* Exercise aim
Copy each of the records below character for character, with every line in its original order.

* Materials provided
===

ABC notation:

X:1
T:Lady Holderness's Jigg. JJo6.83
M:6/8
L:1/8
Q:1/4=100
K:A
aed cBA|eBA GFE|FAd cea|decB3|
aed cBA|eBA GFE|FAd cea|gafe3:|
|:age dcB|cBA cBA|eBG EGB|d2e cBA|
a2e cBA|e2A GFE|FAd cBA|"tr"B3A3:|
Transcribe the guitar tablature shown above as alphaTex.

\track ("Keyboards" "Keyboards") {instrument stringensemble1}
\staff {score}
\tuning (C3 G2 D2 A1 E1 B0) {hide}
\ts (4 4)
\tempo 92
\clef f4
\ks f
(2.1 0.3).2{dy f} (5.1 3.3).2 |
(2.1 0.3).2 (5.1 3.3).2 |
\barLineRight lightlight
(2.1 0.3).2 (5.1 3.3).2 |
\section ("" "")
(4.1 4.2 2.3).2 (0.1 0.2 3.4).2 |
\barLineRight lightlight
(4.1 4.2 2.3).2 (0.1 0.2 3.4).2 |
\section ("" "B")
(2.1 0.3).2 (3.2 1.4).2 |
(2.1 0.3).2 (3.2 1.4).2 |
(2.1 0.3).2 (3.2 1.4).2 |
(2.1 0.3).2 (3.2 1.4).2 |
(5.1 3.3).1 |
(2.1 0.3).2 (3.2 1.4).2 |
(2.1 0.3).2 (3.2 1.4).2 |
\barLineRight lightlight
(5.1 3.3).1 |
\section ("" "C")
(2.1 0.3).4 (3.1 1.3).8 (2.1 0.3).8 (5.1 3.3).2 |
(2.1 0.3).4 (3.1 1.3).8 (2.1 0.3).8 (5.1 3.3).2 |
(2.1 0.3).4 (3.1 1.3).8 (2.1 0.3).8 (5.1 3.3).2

===

* Final result
ABC notation:

X:1
T:Lady Holderness's Jigg. JJo6.83
M:6/8
L:1/8
Q:1/4=100
K:A
aed cBA|eBA GFE|FAd cea|decB3|
aed cBA|eBA GFE|FAd cea|gafe3:|
|:age dcB|cBA cBA|eBG EGB|d2e cBA|
a2e cBA|e2A GFE|FAd cBA|"tr"B3A3:|
Transcribe the guitar tablature shown above as alphaTex.

\track ("Keyboards" "Keyboards") {instrument stringensemble1}
\staff {score}
\tuning (C3 G2 D2 A1 E1 B0) {hide}
\ts (4 4)
\tempo 92
\clef f4
\ks f
(2.1 0.3).2{dy f} (5.1 3.3).2 |
(2.1 0.3).2 (5.1 3.3).2 |
\barLineRight lightlight
(2.1 0.3).2 (5.1 3.3).2 |
\section ("" "")
(4.1 4.2 2.3).2 (0.1 0.2 3.4).2 |
\barLineRight lightlight
(4.1 4.2 2.3).2 (0.1 0.2 3.4).2 |
\section ("" "B")
(2.1 0.3).2 (3.2 1.4).2 |
(2.1 0.3).2 (3.2 1.4).2 |
(2.1 0.3).2 (3.2 1.4).2 |
(2.1 0.3).2 (3.2 1.4).2 |
(5.1 3.3).1 |
(2.1 0.3).2 (3.2 1.4).2 |
(2.1 0.3).2 (3.2 1.4).2 |
\barLineRight lightlight
(5.1 3.3).1 |
\section ("" "C")
(2.1 0.3).4 (3.1 1.3).8 (2.1 0.3).8 (5.1 3.3).2 |
(2.1 0.3).4 (3.1 1.3).8 (2.1 0.3).8 (5.1 3.3).2 |
(2.1 0.3).4 (3.1 1.3).8 (2.1 0.3).8 (5.1 3.3).2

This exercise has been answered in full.